The two sides huddled in an Egyptian government building for nine consecutive hours, a Palestinian official said Monday, in what are expected to be marathon negotiations in the coming days.

The Palestinian delegations were more optimistic Monday, the Palestinian official told The Associated Press, who spoke on condition of anonymity because he was not authorized to discuss the negotiations with the media. He said progress was made on several issues.

The 72-hour truce, brokered by Egypt, took effect just after midnight, in the second attempt to halt a month of heavy fighting between the sides.

A similar three-day truce collapsed on Friday when militants resumed rocket fire on Israel after the sides were unable to make any headway in Egyptian-brokered negotiations for a more lasting deal. Hamas is seeking an end to an Israeli-Egyptian border blockade, while Israel wants Hamas to disarm.

• Power struggle deepens in Iraq; U.S. boosts role

BAGHDAD - Iraq's president snubbed incumbent Prime Minister Nouri al-Maliki and picked another politician Monday to form the next government, setting up a fierce political power struggle even as the country battles extremists in the north and west.

The showdown came as the United States increased its role in fighting back Sunni extremists of the Islamic State group that is threatening the autonomous Kurdish region in the north.
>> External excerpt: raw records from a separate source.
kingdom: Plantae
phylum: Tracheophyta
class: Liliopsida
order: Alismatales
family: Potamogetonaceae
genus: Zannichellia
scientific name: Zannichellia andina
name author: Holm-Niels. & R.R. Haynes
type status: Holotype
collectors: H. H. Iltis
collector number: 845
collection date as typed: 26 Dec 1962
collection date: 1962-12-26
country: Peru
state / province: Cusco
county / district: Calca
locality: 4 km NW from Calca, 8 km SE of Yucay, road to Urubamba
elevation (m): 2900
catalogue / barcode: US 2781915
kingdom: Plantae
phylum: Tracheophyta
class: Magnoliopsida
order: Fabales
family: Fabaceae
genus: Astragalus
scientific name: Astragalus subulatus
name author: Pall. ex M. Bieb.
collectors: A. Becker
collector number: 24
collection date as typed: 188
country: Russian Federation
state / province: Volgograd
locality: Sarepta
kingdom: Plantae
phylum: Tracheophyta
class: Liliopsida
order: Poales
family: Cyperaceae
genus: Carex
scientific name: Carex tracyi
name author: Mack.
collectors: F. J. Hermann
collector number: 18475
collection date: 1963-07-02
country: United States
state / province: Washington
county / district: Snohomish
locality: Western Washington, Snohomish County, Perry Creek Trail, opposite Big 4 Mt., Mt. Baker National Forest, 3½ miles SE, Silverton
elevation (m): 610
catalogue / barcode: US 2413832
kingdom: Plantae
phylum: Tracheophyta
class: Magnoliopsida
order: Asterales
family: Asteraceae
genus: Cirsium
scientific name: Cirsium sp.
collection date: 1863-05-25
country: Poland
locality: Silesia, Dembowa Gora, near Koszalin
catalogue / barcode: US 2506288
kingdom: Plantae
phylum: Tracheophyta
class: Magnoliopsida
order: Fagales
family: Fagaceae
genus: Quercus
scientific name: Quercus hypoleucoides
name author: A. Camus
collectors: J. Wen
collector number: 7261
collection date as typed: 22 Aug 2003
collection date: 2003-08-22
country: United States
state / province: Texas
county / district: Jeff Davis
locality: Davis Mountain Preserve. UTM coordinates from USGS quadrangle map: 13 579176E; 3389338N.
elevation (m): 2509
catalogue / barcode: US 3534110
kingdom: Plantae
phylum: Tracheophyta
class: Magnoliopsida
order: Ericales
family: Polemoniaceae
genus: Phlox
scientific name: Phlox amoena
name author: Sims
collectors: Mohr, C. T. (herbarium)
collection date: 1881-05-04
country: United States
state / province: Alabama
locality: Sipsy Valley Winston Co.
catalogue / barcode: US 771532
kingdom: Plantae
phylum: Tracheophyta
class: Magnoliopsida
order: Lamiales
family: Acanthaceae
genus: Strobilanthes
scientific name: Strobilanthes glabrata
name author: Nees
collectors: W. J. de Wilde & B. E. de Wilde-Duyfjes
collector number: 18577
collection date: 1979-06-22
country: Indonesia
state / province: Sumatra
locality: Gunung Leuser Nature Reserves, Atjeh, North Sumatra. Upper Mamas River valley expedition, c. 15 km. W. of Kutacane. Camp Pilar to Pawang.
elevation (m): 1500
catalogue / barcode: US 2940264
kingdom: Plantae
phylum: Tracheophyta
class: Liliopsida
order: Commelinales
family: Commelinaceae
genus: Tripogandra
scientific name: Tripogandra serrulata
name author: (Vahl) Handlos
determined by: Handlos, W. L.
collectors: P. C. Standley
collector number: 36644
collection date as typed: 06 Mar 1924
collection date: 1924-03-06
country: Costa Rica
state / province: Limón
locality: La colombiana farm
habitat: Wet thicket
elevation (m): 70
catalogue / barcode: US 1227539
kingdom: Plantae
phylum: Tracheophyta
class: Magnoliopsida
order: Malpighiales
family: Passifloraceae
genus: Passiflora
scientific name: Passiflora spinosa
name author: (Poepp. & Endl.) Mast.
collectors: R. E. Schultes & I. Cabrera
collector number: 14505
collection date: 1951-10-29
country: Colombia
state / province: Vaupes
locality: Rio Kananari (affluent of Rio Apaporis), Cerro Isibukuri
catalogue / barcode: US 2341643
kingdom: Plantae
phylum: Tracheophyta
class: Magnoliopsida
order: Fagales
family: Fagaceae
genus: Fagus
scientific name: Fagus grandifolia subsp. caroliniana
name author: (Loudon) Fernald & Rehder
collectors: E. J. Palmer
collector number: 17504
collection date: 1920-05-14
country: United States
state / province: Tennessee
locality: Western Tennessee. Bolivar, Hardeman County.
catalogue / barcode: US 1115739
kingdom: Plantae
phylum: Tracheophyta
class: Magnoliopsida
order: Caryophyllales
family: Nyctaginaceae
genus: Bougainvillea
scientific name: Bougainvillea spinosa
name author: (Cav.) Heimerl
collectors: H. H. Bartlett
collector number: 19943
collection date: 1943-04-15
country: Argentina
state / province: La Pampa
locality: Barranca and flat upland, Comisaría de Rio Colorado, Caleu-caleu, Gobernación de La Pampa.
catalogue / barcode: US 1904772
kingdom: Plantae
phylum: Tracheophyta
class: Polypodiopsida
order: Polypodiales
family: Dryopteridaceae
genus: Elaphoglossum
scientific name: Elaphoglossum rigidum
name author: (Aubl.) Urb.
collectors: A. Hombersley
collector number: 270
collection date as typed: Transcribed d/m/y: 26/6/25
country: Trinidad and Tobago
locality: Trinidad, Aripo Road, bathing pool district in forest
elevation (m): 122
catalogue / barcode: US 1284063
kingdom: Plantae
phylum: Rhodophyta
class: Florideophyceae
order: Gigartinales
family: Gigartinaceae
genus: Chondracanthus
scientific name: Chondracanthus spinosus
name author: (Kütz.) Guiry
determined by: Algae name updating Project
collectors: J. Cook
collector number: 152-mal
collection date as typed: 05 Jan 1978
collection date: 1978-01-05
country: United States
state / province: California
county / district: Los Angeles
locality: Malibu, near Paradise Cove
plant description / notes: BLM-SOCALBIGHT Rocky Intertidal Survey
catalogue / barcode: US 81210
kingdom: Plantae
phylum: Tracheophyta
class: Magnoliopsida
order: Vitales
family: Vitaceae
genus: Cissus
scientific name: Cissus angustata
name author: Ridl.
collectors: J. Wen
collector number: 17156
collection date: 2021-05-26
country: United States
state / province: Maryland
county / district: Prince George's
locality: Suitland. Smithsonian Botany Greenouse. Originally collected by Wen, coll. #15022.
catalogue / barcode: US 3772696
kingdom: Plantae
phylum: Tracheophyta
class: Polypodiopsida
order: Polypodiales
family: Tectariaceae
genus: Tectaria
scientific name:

Senior American officials said U.S. intelligence agencies are directly arming the Kurds who are battling the militants in what would be a shift in Washington's policy of only working through the central government in Baghdad.

U.S. warplanes carried out new strikes Sunday, hitting a convoy of Sunni militants moving to attack Kurdish forces defending the autonomous zone's capital, Irbil. The recent American airstrikes have helped the Kurds achieve one of their first victories after weeks of retreat as peshmerga fighters over the weekend recaptured two towns near Irbil. The Pentagon's director of operations said the effort will do little to slow Islamic State militants overall.

Haider al-Ibadi, the deputy speaker of parliament from al-Maliki's Shiite Dawa party, was selected by President Fouad Massoum to be the new prime minister and was given 30 days to present a new government to lawmakers for approval.

U.S. President Barack Obama called al-Ibadi's nomination a "promising step forward" and he urged "all Iraqi political leaders to work peacefully through the political process."

• Liberian doctors get experimental Ebola drug

MONROVIA, Liberia - Liberia announced Monday that it would soon receive doses of an experimental Ebola drug and give it to two sick doctors, making them the first Africans to receive some of the scarce treatment in a spiraling outbreak.

The U.S. government confirmed that it had put Liberian officials in touch with the maker of ZMapp, and referred additional questions to Mapp Biopharmaceutical Inc. In a statement, the California-based company said that in responding to a request from an unidentified West African country, it had run out of its supply of the treatment.

The news comes as anger is growing over the fact that the only people to receive the experimental treatment so far have been Westerners: two Americans and a Spaniard, all of whom were evacuated to their home countries from Liberia.

Late Monday, the World Health Organization said 1,013 people had died in the Ebola outbreak in West Africa. Authorities have recorded 1,848 suspected, probable or confirmed cases of the disease, the U.N. health agency said.